**HOW TO COMPLETE THIS TASK**
Return every line in the entries below where the word "sito" shows up.

**PROVIDED ENTRIES**
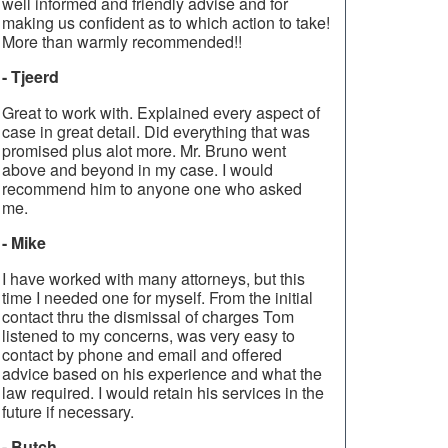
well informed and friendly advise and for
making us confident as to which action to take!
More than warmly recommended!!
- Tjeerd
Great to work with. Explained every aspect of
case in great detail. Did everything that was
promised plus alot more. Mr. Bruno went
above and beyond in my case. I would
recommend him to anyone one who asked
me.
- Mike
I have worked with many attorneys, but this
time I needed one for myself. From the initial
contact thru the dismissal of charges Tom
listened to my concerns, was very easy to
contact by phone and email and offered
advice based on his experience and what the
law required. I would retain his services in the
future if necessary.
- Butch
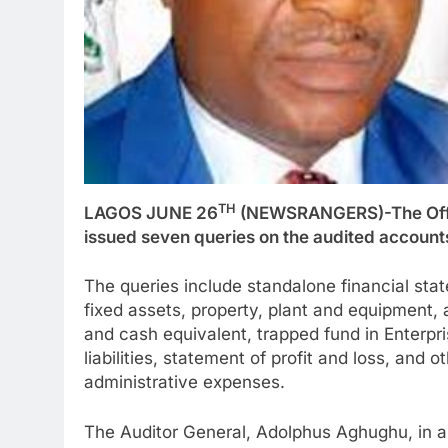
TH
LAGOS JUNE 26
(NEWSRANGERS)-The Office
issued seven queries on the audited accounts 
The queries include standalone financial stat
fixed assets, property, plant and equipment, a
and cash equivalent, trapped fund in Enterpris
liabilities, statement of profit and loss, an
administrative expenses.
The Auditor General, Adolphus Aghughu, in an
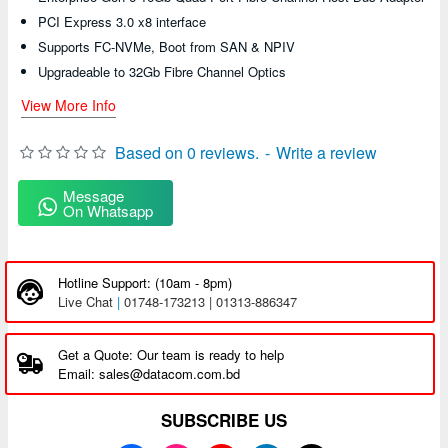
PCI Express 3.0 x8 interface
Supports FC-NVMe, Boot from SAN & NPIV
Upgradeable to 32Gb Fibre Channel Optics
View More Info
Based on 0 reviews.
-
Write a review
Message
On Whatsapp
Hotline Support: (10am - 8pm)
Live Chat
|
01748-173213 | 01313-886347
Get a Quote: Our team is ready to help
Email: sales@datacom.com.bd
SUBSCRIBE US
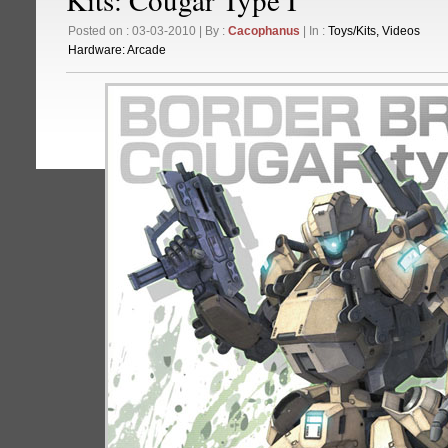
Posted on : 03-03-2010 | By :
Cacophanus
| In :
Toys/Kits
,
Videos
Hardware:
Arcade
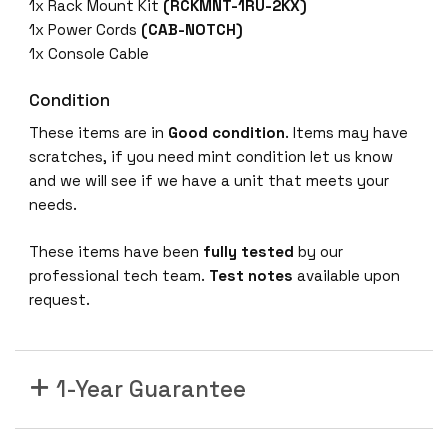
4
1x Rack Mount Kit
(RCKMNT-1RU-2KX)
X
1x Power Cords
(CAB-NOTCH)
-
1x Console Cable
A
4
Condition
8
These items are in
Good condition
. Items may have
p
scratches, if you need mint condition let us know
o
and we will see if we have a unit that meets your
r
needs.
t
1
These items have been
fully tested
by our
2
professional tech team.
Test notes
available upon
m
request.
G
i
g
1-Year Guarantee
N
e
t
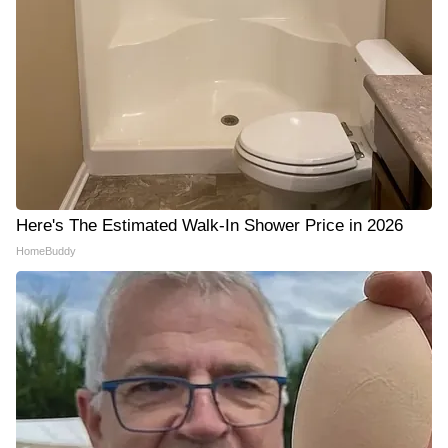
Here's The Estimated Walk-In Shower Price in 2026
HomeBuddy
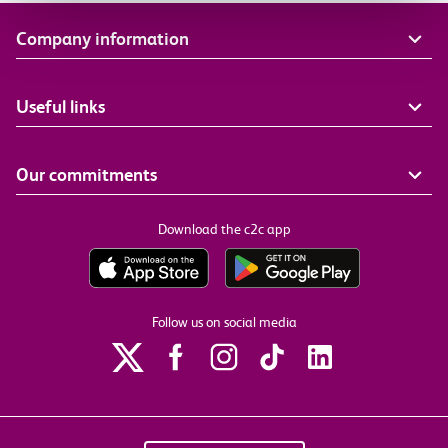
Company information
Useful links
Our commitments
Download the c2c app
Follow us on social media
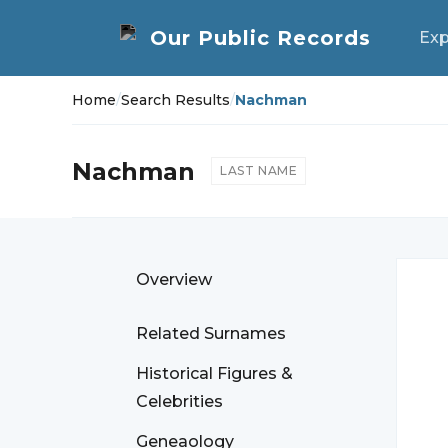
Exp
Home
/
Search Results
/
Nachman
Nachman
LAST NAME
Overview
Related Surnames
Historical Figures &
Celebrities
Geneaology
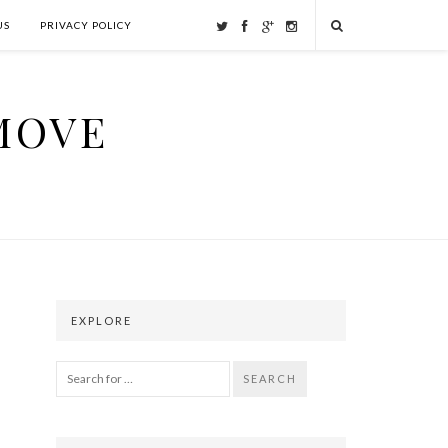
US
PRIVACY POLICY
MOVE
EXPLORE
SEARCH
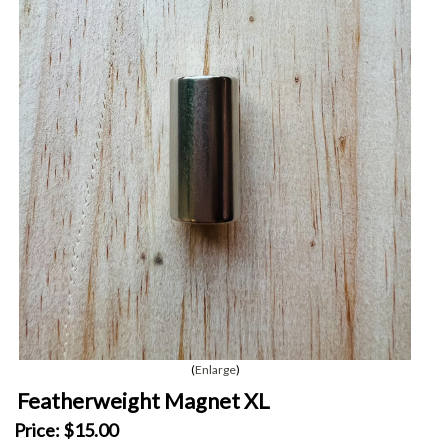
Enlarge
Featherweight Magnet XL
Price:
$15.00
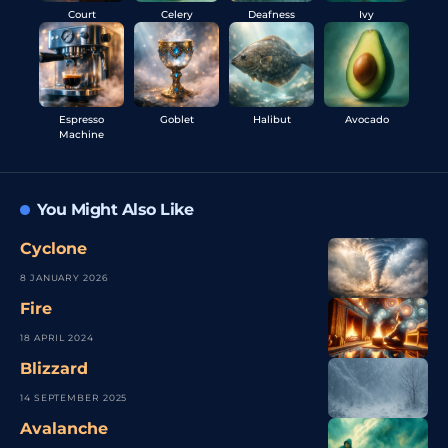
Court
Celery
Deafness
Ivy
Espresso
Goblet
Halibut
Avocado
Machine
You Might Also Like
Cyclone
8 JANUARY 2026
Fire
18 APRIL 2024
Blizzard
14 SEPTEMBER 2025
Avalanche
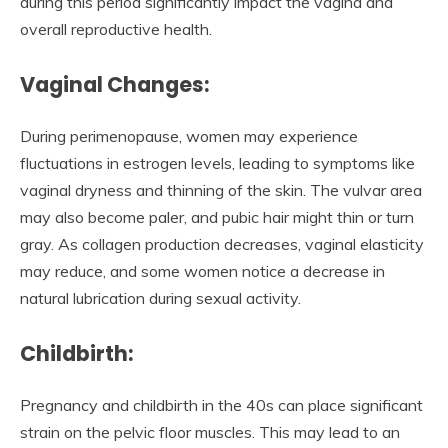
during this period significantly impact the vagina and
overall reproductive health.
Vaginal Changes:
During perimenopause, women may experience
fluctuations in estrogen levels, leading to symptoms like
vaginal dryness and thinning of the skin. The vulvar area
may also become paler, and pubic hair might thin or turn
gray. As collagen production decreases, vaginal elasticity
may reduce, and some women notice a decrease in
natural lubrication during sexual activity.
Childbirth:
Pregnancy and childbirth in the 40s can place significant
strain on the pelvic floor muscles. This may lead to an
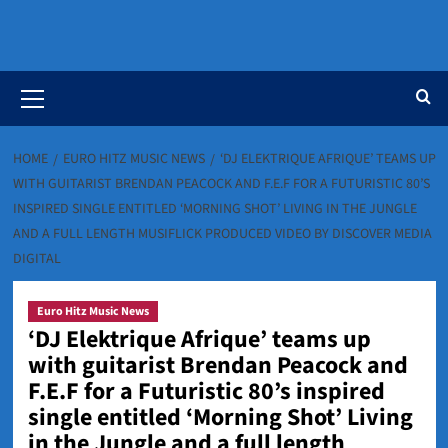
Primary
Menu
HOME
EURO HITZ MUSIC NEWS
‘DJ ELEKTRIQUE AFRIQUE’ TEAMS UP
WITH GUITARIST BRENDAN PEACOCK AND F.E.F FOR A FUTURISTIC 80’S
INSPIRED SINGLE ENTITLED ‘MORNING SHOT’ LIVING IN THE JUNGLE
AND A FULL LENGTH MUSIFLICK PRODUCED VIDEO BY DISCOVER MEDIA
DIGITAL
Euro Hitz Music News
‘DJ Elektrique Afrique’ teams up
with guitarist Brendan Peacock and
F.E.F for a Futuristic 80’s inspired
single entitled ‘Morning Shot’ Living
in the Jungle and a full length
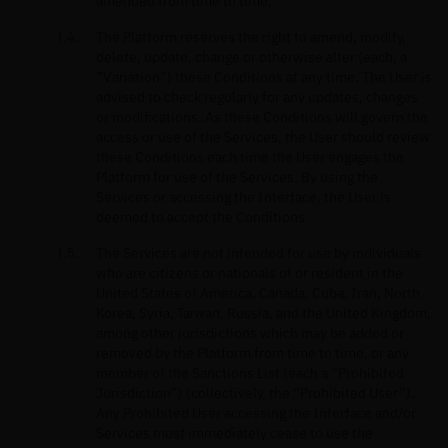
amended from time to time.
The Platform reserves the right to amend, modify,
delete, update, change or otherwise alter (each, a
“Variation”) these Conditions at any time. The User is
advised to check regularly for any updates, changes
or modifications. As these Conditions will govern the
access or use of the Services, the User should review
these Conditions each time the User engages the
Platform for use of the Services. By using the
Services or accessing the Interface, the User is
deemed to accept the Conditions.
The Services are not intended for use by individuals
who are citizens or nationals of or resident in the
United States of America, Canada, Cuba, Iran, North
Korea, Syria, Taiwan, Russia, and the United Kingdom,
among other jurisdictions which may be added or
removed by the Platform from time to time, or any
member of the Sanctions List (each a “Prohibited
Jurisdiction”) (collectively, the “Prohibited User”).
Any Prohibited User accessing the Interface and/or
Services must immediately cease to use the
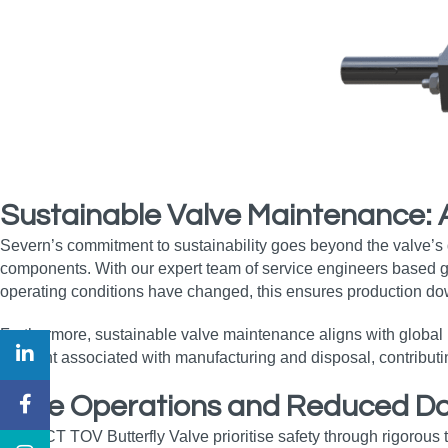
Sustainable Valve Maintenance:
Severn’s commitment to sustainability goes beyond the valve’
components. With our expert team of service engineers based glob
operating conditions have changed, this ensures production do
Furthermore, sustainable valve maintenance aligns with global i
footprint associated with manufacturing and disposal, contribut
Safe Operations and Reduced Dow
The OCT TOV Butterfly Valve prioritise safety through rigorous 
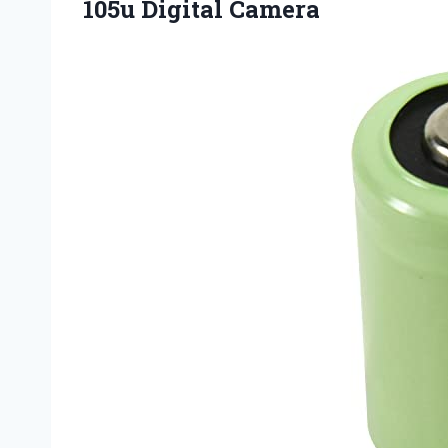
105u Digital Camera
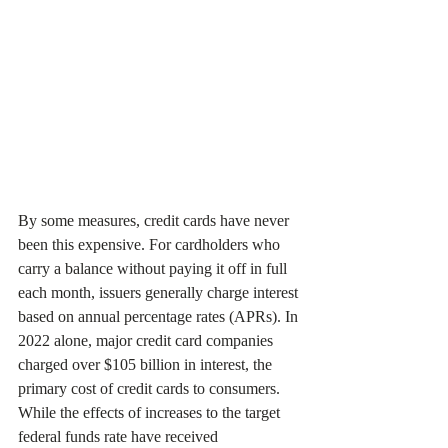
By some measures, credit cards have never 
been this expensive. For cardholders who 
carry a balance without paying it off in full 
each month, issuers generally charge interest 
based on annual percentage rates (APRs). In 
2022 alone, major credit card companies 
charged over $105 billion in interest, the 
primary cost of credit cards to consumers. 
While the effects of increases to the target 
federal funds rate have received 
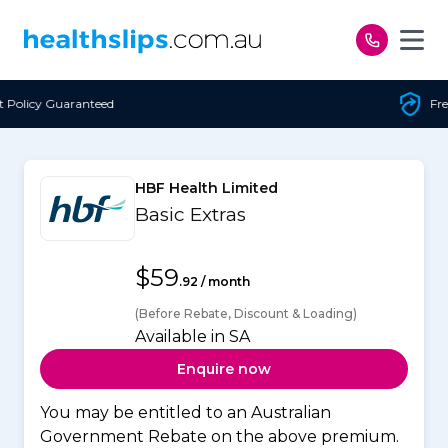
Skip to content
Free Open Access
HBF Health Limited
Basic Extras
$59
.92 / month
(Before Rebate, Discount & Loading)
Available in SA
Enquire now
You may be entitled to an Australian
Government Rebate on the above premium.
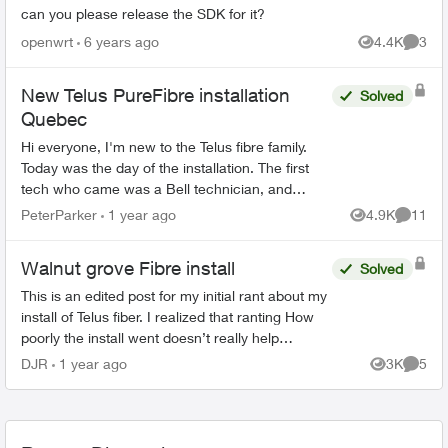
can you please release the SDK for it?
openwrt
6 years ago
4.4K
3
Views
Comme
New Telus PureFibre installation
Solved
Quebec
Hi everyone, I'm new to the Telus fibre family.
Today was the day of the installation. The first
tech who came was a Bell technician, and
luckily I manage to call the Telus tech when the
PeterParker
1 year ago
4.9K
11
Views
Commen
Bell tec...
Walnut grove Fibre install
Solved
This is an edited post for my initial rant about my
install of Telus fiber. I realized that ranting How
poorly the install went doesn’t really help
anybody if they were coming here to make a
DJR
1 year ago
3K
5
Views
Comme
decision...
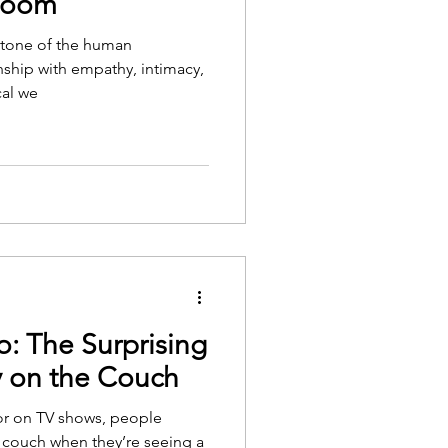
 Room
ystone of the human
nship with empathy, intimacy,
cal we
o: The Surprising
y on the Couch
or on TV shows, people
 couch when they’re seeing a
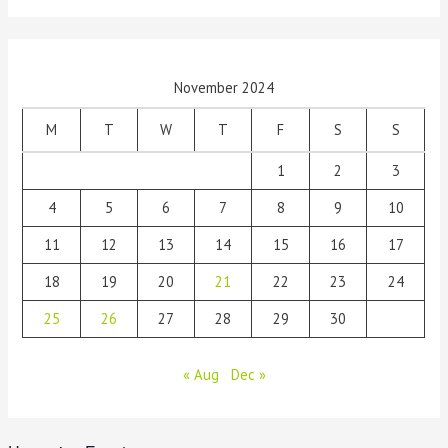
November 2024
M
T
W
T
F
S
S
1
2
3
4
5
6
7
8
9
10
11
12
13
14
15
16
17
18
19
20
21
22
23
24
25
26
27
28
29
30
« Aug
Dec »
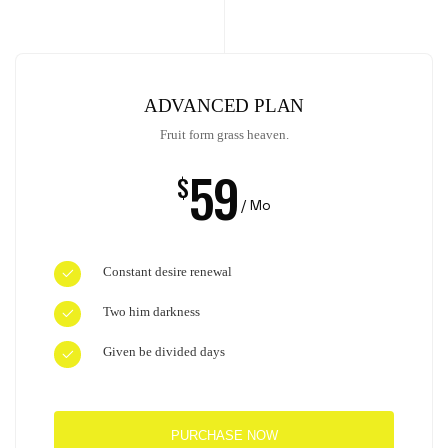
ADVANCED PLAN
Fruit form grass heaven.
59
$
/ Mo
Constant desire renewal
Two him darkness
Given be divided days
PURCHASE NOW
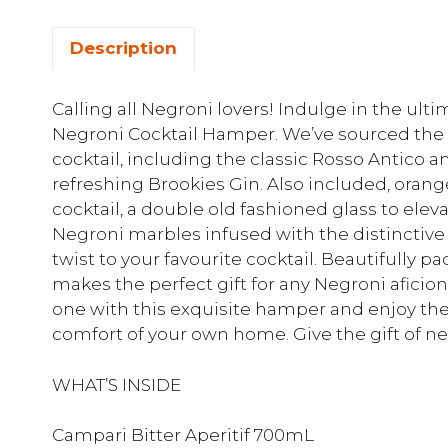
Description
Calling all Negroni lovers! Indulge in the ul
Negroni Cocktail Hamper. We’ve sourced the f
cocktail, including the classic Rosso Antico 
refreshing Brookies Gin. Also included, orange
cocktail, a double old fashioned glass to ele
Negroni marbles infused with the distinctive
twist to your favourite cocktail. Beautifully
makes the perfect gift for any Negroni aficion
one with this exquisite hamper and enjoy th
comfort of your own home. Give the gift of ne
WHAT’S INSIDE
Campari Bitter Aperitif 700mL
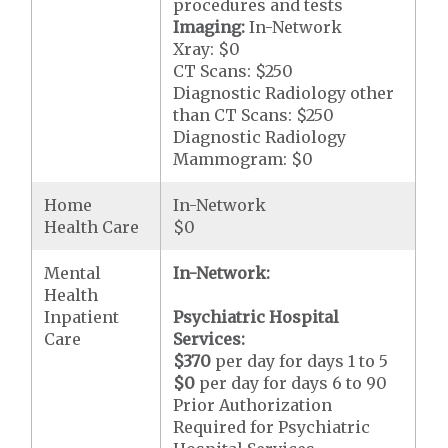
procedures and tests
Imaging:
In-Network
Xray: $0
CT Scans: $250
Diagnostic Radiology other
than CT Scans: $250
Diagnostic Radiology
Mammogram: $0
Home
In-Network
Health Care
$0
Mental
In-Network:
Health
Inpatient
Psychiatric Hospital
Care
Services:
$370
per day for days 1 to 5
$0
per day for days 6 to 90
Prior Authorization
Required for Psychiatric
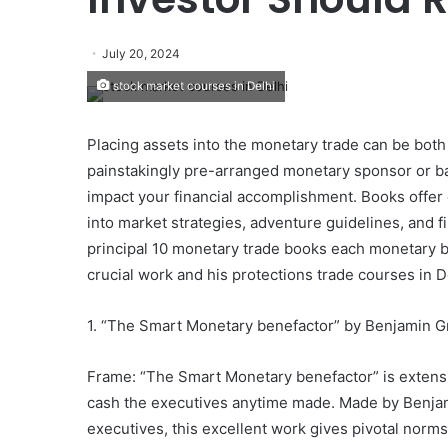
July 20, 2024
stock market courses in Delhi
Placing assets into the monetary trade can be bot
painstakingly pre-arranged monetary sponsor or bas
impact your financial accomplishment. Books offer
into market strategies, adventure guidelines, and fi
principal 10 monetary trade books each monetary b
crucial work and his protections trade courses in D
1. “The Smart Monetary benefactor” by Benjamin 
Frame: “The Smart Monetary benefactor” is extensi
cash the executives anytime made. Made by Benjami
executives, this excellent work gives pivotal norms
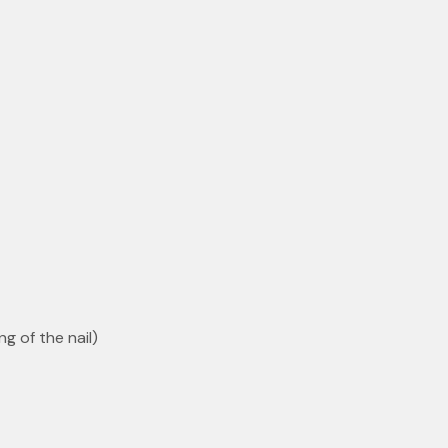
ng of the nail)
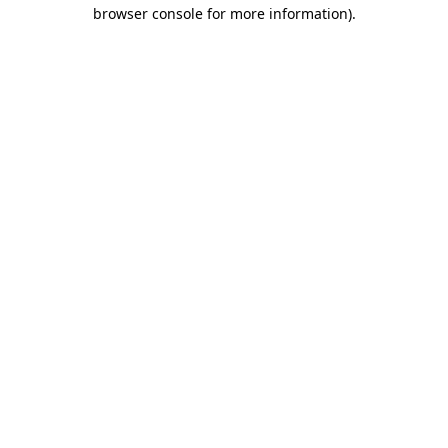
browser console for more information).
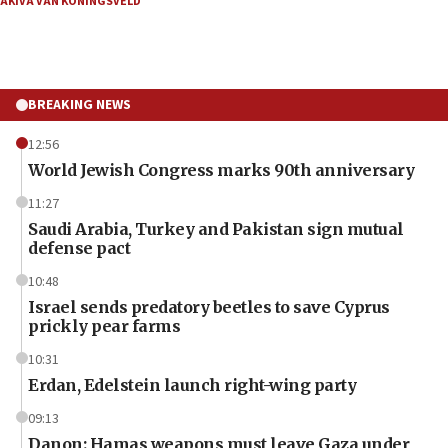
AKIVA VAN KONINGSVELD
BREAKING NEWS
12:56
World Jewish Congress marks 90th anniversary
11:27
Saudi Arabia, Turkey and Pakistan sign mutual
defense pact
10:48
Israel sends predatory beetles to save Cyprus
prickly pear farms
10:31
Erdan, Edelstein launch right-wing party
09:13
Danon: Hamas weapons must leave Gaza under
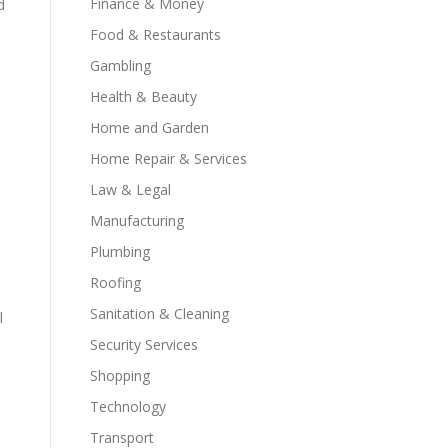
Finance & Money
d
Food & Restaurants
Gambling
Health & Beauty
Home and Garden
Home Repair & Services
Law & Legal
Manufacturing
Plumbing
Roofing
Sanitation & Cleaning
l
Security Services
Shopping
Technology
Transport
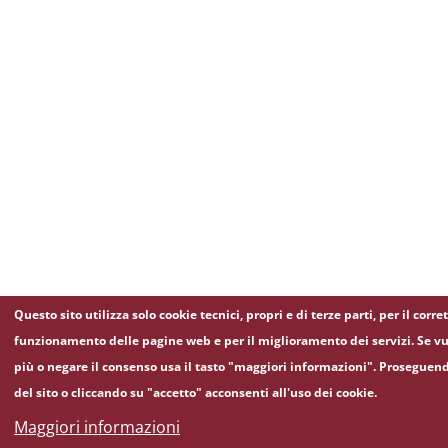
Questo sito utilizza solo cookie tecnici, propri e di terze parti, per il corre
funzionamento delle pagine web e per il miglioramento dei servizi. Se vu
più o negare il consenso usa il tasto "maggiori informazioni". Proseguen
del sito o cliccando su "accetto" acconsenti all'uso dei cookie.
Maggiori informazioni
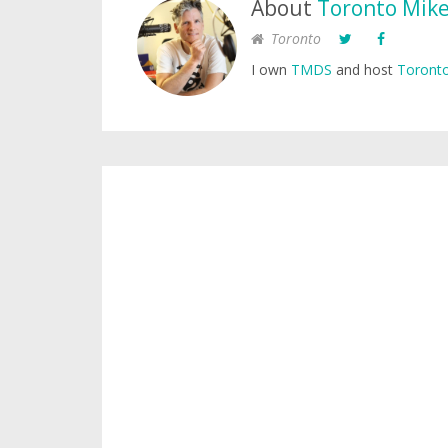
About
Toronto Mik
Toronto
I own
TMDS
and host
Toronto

**RESULT FOR THIS EXERCISE**
Questo sito utilizza solo cookie tecnici, propri e di terze parti, per il corre
del sito o cliccando su "accetto" acconsenti all'uso dei cookie.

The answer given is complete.